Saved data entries
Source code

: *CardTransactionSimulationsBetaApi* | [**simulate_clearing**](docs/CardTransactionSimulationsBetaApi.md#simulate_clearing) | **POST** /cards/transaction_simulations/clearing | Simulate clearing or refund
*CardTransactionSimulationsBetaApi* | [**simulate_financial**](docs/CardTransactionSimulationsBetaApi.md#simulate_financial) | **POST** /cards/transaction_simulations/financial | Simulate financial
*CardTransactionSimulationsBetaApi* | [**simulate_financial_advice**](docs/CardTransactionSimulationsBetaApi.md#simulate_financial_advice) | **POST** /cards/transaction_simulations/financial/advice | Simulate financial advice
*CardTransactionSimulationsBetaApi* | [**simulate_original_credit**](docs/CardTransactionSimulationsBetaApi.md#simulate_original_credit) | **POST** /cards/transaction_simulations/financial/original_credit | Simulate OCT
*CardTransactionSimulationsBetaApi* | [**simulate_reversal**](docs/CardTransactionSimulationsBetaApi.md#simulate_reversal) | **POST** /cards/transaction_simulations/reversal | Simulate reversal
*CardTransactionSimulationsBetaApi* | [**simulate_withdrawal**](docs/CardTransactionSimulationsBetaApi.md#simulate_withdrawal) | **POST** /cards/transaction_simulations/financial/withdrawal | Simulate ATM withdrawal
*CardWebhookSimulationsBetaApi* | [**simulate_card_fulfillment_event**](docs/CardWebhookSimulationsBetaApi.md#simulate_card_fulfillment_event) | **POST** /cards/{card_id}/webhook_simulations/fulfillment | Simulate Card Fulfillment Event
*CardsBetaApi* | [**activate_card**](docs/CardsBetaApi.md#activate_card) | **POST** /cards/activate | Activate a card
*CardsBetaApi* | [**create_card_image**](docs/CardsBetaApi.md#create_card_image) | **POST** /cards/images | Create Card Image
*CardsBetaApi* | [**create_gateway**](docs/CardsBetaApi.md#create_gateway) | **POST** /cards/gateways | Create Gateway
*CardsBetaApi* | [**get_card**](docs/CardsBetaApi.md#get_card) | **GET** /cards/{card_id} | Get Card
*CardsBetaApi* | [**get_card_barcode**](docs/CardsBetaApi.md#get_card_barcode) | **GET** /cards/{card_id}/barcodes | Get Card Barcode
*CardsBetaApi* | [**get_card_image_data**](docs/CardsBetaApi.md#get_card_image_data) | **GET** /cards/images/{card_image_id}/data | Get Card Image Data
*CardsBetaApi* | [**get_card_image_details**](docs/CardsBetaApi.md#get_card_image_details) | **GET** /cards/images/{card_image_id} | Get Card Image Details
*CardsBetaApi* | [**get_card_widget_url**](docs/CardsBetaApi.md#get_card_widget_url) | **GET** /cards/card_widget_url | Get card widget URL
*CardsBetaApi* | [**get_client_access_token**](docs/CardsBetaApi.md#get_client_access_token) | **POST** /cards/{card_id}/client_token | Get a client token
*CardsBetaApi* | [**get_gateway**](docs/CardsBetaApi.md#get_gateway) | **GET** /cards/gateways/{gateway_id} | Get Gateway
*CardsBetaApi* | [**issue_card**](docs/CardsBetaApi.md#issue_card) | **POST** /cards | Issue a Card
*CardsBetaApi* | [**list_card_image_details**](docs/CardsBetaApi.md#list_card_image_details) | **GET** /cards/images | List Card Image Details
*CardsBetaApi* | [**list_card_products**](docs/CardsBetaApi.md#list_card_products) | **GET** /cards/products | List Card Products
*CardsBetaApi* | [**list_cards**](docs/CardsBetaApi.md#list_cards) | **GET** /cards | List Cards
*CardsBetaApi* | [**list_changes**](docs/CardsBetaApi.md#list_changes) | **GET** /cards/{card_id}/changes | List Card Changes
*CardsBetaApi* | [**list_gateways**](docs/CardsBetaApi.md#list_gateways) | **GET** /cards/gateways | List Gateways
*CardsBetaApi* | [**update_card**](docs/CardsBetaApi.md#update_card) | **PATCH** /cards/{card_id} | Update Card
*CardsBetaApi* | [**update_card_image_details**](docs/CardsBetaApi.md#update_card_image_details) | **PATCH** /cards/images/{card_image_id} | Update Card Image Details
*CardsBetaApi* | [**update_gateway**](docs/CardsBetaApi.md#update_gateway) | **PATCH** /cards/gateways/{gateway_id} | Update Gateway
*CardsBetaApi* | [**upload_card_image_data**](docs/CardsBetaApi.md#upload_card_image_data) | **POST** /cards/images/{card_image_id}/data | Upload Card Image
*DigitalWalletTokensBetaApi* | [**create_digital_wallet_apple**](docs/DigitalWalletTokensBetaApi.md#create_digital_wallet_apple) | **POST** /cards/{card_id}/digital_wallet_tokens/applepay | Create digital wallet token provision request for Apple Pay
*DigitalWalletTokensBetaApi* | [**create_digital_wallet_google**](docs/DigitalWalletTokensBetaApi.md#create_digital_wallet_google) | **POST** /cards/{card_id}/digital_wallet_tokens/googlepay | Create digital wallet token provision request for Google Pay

#### What you need to do
Copy every line of the data above exactly.

#### Your solution
Source code

: *CardTransactionSimulationsBetaApi* | [**simulate_clearing**](docs/CardTransactionSimulationsBetaApi.md#simulate_clearing) | **POST** /cards/transaction_simulations/clearing | Simulate clearing or refund
*CardTransactionSimulationsBetaApi* | [**simulate_financial**](docs/CardTransactionSimulationsBetaApi.md#simulate_financial) | **POST** /cards/transaction_simulations/financial | Simulate financial
*CardTransactionSimulationsBetaApi* | [**simulate_financial_advice**](docs/CardTransactionSimulationsBetaApi.md#simulate_financial_advice) | **POST** /cards/transaction_simulations/financial/advice | Simulate financial advice
*CardTransactionSimulationsBetaApi* | [**simulate_original_credit**](docs/CardTransactionSimulationsBetaApi.md#simulate_original_credit) | **POST** /cards/transaction_simulations/financial/original_credit | Simulate OCT
*CardTransactionSimulationsBetaApi* | [**simulate_reversal**](docs/CardTransactionSimulationsBetaApi.md#simulate_reversal) | **POST** /cards/transaction_simulations/reversal | Simulate reversal
*CardTransactionSimulationsBetaApi* | [**simulate_withdrawal**](docs/CardTransactionSimulationsBetaApi.md#simulate_withdrawal) | **POST** /cards/transaction_simulations/financial/withdrawal | Simulate ATM withdrawal
*CardWebhookSimulationsBetaApi* | [**simulate_card_fulfillment_event**](docs/CardWebhookSimulationsBetaApi.md#simulate_card_fulfillment_event) | **POST** /cards/{card_id}/webhook_simulations/fulfillment | Simulate Card Fulfillment Event
*CardsBetaApi* | [**activate_card**](docs/CardsBetaApi.md#activate_card) | **POST** /cards/activate | Activate a card
*CardsBetaApi* | [**create_card_image**](docs/CardsBetaApi.md#create_card_image) | **POST** /cards/images | Create Card Image
*CardsBetaApi* | [**create_gateway**](docs/CardsBetaApi.md#create_gateway) | **POST** /cards/gateways | Create Gateway
*CardsBetaApi* | [**get_card**](docs/CardsBetaApi.md#get_card) | **GET** /cards/{card_id} | Get Card
*CardsBetaApi* | [**get_card_barcode**](docs/CardsBetaApi.md#get_card_barcode) | **GET** /cards/{card_id}/barcodes | Get Card Barcode
*CardsBetaApi* | [**get_card_image_data**](docs/CardsBetaApi.md#get_card_image_data) | **GET** /cards/images/{card_image_id}/data | Get Card Image Data
*CardsBetaApi* | [**get_card_image_details**](docs/CardsBetaApi.md#get_card_image_details) | **GET** /cards/images/{card_image_id} | Get Card Image Details
*CardsBetaApi* | [**get_card_widget_url**](docs/CardsBetaApi.md#get_card_widget_url) | **GET** /cards/card_widget_url | Get card widget URL
*CardsBetaApi* | [**get_client_access_token**](docs/CardsBetaApi.md#get_client_access_token) | **POST** /cards/{card_id}/client_token | Get a client token
*CardsBetaApi* | [**get_gateway**](docs/CardsBetaApi.md#get_gateway) | **GET** /cards/gateways/{gateway_id} | Get Gateway
*CardsBetaApi* | [**issue_card**](docs/CardsBetaApi.md#issue_card) | **POST** /cards | Issue a Card
*CardsBetaApi* | [**list_card_image_details**](docs/CardsBetaApi.md#list_card_image_details) | **GET** /cards/images | List Card Image Details
*CardsBetaApi* | [**list_card_products**](docs/CardsBetaApi.md#list_card_products) | **GET** /cards/products | List Card Products
*CardsBetaApi* | [**list_cards**](docs/CardsBetaApi.md#list_cards) | **GET** /cards | List Cards
*CardsBetaApi* | [**list_changes**](docs/CardsBetaApi.md#list_changes) | **GET** /cards/{card_id}/changes | List Card Changes
*CardsBetaApi* | [**list_gateways**](docs/CardsBetaApi.md#list_gateways) | **GET** /cards/gateways | List Gateways
*CardsBetaApi* | [**update_card**](docs/CardsBetaApi.md#update_card) | **PATCH** /cards/{card_id} | Update Card
*CardsBetaApi* | [**update_card_image_details**](docs/CardsBetaApi.md#update_card_image_details) | **PATCH** /cards/images/{card_image_id} | Update Card Image Details
*CardsBetaApi* | [**update_gateway**](docs/CardsBetaApi.md#update_gateway) | **PATCH** /cards/gateways/{gateway_id} | Update Gateway
*CardsBetaApi* | [**upload_card_image_data**](docs/CardsBetaApi.md#upload_card_image_data) | **POST** /cards/images/{card_image_id}/data | Upload Card Image
*DigitalWalletTokensBetaApi* | [**create_digital_wallet_apple**](docs/DigitalWalletTokensBetaApi.md#create_digital_wallet_apple) | **POST** /cards/{card_id}/digital_wallet_tokens/applepay | Create digital wallet token provision request for Apple Pay
*DigitalWalletTokensBetaApi* | [**create_digital_wallet_google**](docs/DigitalWalletTokensBetaApi.md#create_digital_wallet_google) | **POST** /cards/{card_id}/digital_wallet_tokens/googlepay | Create digital wallet token provision request for Google Pay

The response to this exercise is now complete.